Background: Midlife hypertension followed by late life hypotension resulting from neurodegeneration increases amyloidogenesis and tauopathy. Methods: Consecutive outpatients with late-onset Alzheimer's disease (AD) at various stages and their respective caregivers were assessed for score variations in 1 year of tests assessing caregiver burden, functionality and cognition according to blood pressure (BP) variations and APOE haplotypes, while also taking into account differential effects of angiotensin-converting enzyme inhibitors, angiotensin receptor blockers, β-blockers, calcium channel blockers, diuretics, or no antihypertensive medication on score changes. The diagnosis and treatment of arterial hypertension followed the JNC 7 report. Results: Variations in systolic BP (-11.76 ± 17.1 mm Hg), diastolic BP (-4.92 ± 10.3 mm Hg) and pulse pressure (-6.84 ± 12.6 mm Hg) were significant after 1 year (n = 191; ρ < 0.01).
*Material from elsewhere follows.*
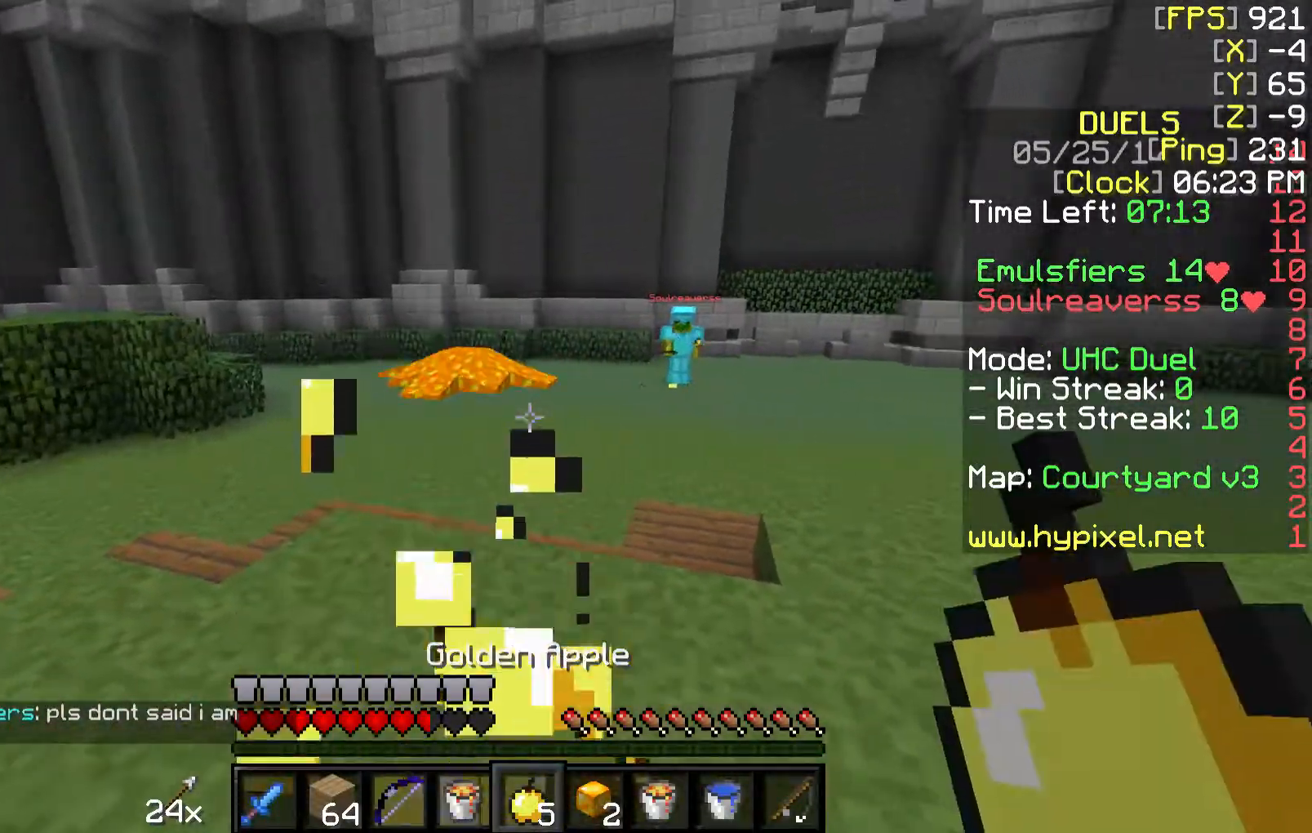
{"keys": ["a", "w"], "mouse": ["left", "right"], "events": [[33, "w", "down"], [83, "mouse_left", "up"], [83, "mouse_right", "up"], [183, "mouse_left", "down"], [233, "mouse_right", "down"], [333, "a", "down"]]}
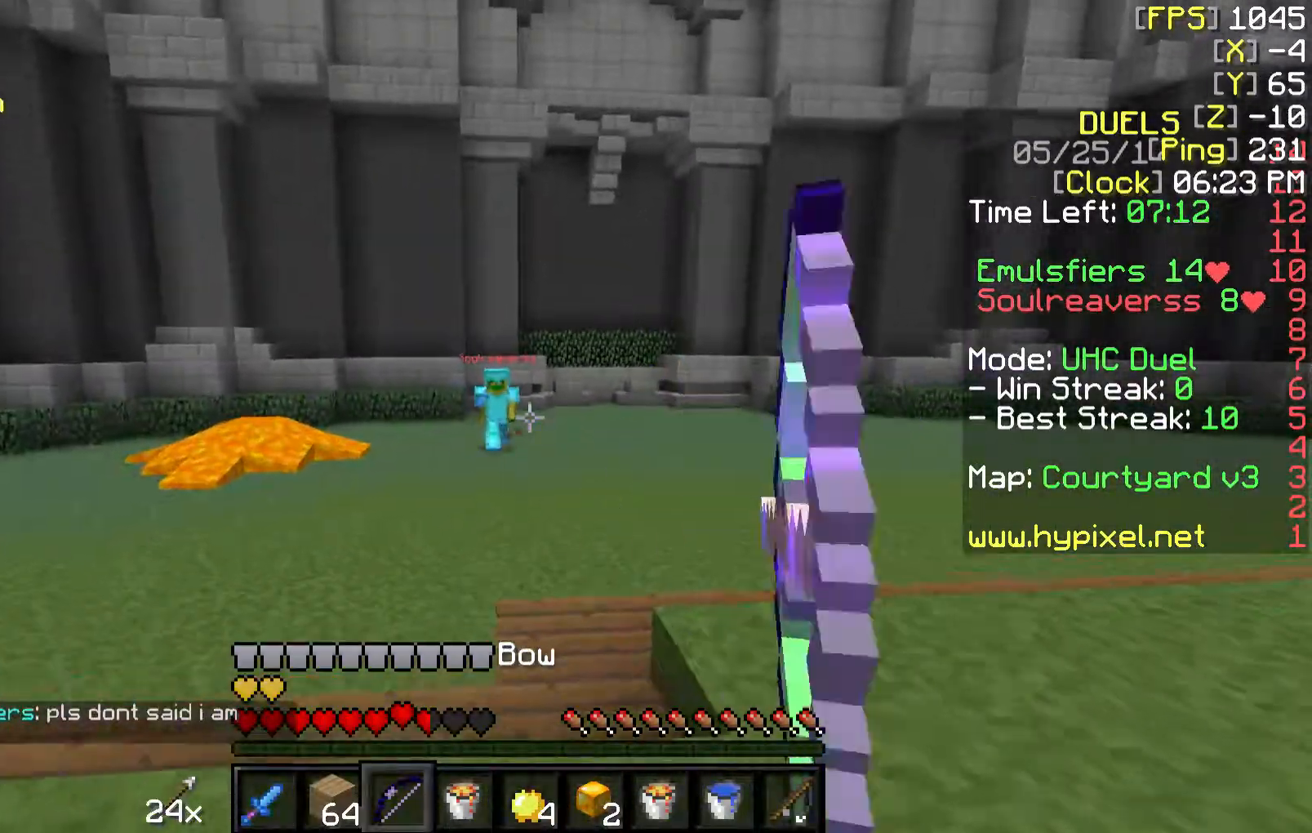
{"keys": ["a", "w"], "mouse": ["left", "right"], "events": []}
For APOE4+ carriers, rises in systolic or diastolic BP improved Clinical Dementia Rating Scale Sum of Boxes scores (ρ < 0.04), with marginally significant improvements in Mini-Mental State Examination scores resulting from risen systolic (ρ = 0.069) or diastolic BP (ρ = 0.079), and in basic independence only regarding risen diastolic BP (ρ = 0.055). APOE4- carriers resisted any functional or cognitive effects of BP variations. No differences were found regarding any antihypertensive class for variations in BP or any test scores, regardless of APOE haplotypes. Conclusions:Targeting mild BP elevations brings better functional and cognitive results for APOE4+ carriers with AD.